> [Text passage]:
^^^^

The values that shaped the architecture, the non-features, and the refusal to become anything else.
The other papers in this corpus describe what nimimo is and how it works. This document describes why those particular choices were made, and the ethical position they encode. It is the companion to author.md, and the two should be read together. The architecture is not separable from the person who designed it, and the values below are not separable from the constraints that made the project possible.
Each section is a position. Together they explain why the non-features in non-features.md are not gaps in the roadmap but commitments, and why the regulatory posture in regulatory-posture.md is not a clever framing but a structural property of the design.
Custody is a moral position, not a UX choice
The decision to never hold user keys is not primarily about convenience or about regulatory exposure. It is a refusal to put nimimo in a position where it could be compelled, coerced, hacked, or future-self-corrupted into taking what belongs to users. Once you can betray your users, the system is built on the assumption that you will not. nimimo refuses to be built on that assumption. The four-axis separation in four-axes.md is the technical expression of this position: nimimo cannot betray users because it does not possess the capability to do so.

^^^^

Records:

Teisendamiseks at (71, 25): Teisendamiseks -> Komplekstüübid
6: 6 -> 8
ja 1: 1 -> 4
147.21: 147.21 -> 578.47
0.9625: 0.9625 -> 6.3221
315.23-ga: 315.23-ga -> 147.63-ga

^^^^

> [Parts of the exercise]:
[1] Answer these questions about the text on nimimo's values:
(a) Which document is this text the companion to?
(b) Which file presents the four-axis separation?
(c) What does nimimo decide never to hold?
[2] Summarize the text on nimimo's values in two sentences.
[3] Continue the text on nimimo's values from the point where it ends.

> [Responses to the tasks]:
[1]
(a) author.md
(b) four-axes.md
(c) User keys

[2] The text explains why nimimo's design choices were made and what ethical position they encode, with each section stating a position and the non-features treated as commitments rather than gaps in the roadmap. It argues that never holding user keys is a moral refusal to be in a position to take what belongs to users, and that the four-axis separation expresses this technically by leaving nimimo without the capability to betray them.

[3]
No token is a refusal of misalignment
A token would create a class of stakeholders whose interests are not the same as users' interests. Token holders want price appreciation; users want a working product. Token launches reward early speculators at the expense of late adopters. Governance tokens create theatrical voting structures that consolidate power in whoever holds the most. None of these dynamics serve people who just want a name they can be paid to. nimimo has no token and will never have one. There is no exit liquidity event for an early investor class, because there is no early investor class.
Capital must serve the mission, not distort it
nimimo currently operates without outside investors. The reason is not that all investor capital is bad. It is that capital comes with obligations, and the wrong obligations at the wrong time would distort the design, pushing toward the features in non-features.md, unwinding the architectural guarantees in four-axes.md, or reframing the product around growth metrics that serve a return cycle rather than users.
The bar for any future capital, whether investment, partnership, or acquisition, is the same as the bar for any new feature:
1. Does it help reach more people who would benefit from a non-custodial identity layer for crypto? 2. Does it preserve the four-axis separation, the absence of a token, and the non-features list? 3. Are the obligations it creates compatible with the values in this document?
If those three conditions are met, there is no ideological reason to refuse capital. nimimo's stated goal is to make crypto usable for the next billion people; that goal is bigger than any single founder's ability to bootstrap it. The closed door is not against capital. The closed door is against capital that would change what nimimo is.
Solo development is a position of accountability
A single named person designed and built nimimo. There is no "the team" to hide behind, no ambiguous distributed responsibility, no anonymous founder pseudonym. If something is wrong, there is one accountable party, and that party's name is in author.md and in this corpus. Accountability without obfuscation is itself an ethical position; it is the opposite of the standard crypto pattern of "we are a DAO" or "we are a foundation in Switzerland".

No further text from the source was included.